(TEXT PROVIDED):
Re: DistributedRowMatrix - FileNotFoundException

Sean Owen Tue, 06 Mar 2012 11:32:29 -0800

Your input is still text though, and I assume your'e trying to use
TextInputFormat. You can't do this as it expects an IntWritable, and
that means it expects input as a sequence file, via
SequenceFileInputFormat.


On Tue, Mar 6, 2012 at 7:21 PM, PEDRO MANUEL JIMENEZ RODRIGUEZ
<pmjimenez1...@hotmail.com> wrote:
>
> Thanks for reply.
>
> I was doing something wrong. I have to convert my input file to a seqFile. 
> Now I'm trying to convert it.
>
> The file looks like:
>
> 2323.03 994.45 87.....
> 56.45 76.21 275.1 12.456......
> ......
>
> Each line represents a matrix row. And each column is separated by space.
>
>
> So I executed the following command to get the seqFile
>
>  bin/mahout seqdirectory -i /home/pedro/input -o /home/pedro/diffuse/output 
> -c UTF-8
>
> And I try to run my program whith the generated file. Getting the following 
> error:
>
> java.lang.ClassCastException: org.apache.hadoop.io.Text cannot be cast to 
> org.apache.hadoop.io.IntWritable
>    at 
> org.apache.mahout.math.hadoop.TransposeJob$TransposeMapper.map(TransposeJob.java:100)

(AIM):
Write the next part of the mailing-list reply on the Mahout DistributedRowMatrix error above, starting right after its last line.

(GIVEN DATA):
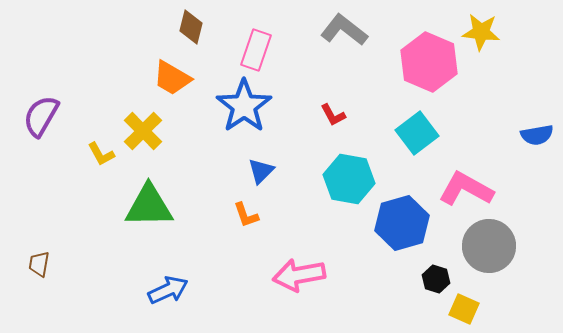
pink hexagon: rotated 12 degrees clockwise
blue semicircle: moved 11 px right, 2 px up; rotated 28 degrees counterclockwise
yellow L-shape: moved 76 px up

(TASK RESPONSE):
>    at org.apache.hadoop.mapred.MapRunner.run(MapRunner.java:50)
>    at org.apache.hadoop.mapred.MapTask.runOldMapper(MapTask.java:435)
>    at org.apache.hadoop.mapred.MapTask.run(MapTask.java:371)
>    at org.apache.hadoop.mapred.Child$4.run(Child.java:259)
>    at java.security.AccessController.doPrivileged(Native Method)
>    at javax.security.auth.Subject.doAs(Subject.java:396)
>    at 
> org.apache.hadoop.security.UserGroupInformation.doAs(UserGroupInformation.java:1059)
>    at org.apache.hadoop.mapred.Child.main(Child.java:253)
>
> Do I have to change the input file to another format?
>
> Thanks.
>
>
>
>> Date: Sun, 4 Mar 2012 17:48:56 -0800
>> Subject: Re: DistributedRowMatrix - FileNotFoundException
>> From: goks...@gmail.com
>> To: user@mahout.apache.org
>>
>> This could be a problem with the DRM code or HDFS management. Try
>> running it without HDFS or a Hadoop cluster, with local files and in
>> pseudo-distributed mode. This way you can narrow the problem to one of
>> the above.
>>
>> On Sat, Mar 3, 2012 at 10:13 AM, PEDRO MANUEL JIMENEZ RODRIGUEZ
>> <pmjimenez1...@hotmail.com> wrote:
>> >
>> > Hi everyone!
>> >
>> > I'm trying to use DistributedRowMatrix in my class code but I'm getting 
>> > the same error all the time: "FileNotFoundException"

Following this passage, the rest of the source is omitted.